> **QUOTED TEXT**:
<<<<
Re: [PR] Upgrade to DataFusion 53 [datafusion-python]

via GitHub Sun, 01 Mar 2026 10:00:11 -0800


nuno-faria commented on code in PR #1402:
URL: 
https://github.com/apache/datafusion-python/pull/1402#discussion_r2869546529



##########
examples/datafusion-ffi-example/src/aggregate_udf.rs:
##########
@@ -27,7 +27,12 @@ use datafusion_functions_aggregate::sum::Sum;
 use pyo3::types::PyCapsule;
 use pyo3::{Bound, PyResult, Python, pyclass, pymethods};
 
-#[pyclass(name = "MySumUDF", module = "datafusion_ffi_example", subclass)]
+#[pyclass(
+    from_py_object,

Review Comment:
   
https://pyo3.rs/v0.28.2/migration.html#deprecation-of-automatic-frompyobject-for-pyclass-types-which-implement-clone



##########
examples/datafusion-ffi-example/src/catalog_provider.rs:
##########
@@ -60,6 +60,7 @@ pub fn my_table() -> Arc<dyn TableProvider + 'static> {
 }
 
 #[pyclass(
+    skip_from_py_object,

Review Comment:
   These ones do not implement `Clone`.
>>>>
> **LISTING**:
<<<<
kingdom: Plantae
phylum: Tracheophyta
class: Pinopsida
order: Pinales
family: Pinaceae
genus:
>>>>
> **THE TASKS**:
A) Answer these from the review of the DataFusion 53 upgrade pull request:
(i) What is the pull request's number?
(ii) In which file is `from_py_object` added to a `#[pyclass(` attribute?
(iii) What attribute is added in `examples/datafusion-ffi-example/src/catalog_provider.rs`?
B) List every name inside the braces of the `use pyo3::{` line in the DataFusion 53 upgrade review.
C) Continue the DataFusion 53 upgrade review from its last line.

> **WRITTEN ANSWERS**:
A)
(i) #1402
(ii) examples/datafusion-ffi-example/src/aggregate_udf.rs
(iii) skip_from_py_object

B) Bound, PyResult, Python, pyclass, pymethods

C)
##########
docs/source/user-guide/upgrade-guides.rst:
##########
@@ -18,6 +18,24 @@
 Upgrade Guides
 ==============
 
+DataFusion 53.0.0
+-----------------
+
+This version includes an upgraded version of `pyo3`, which changed the way to 
extract an FFI object.
+Example:
+
+Before:
+.. code-block:: rust
+        let codec = unsafe { capsule.reference::<FFI_LogicalExtensionCodec>() 
};
+
+Now:
+.. code-block:: rust
+        let data: NonNull<FFI_LogicalExtensionCodec> = capsule
+            
.pointer_checked(Some(c_str!("datafusion_logical_extension_codec")))?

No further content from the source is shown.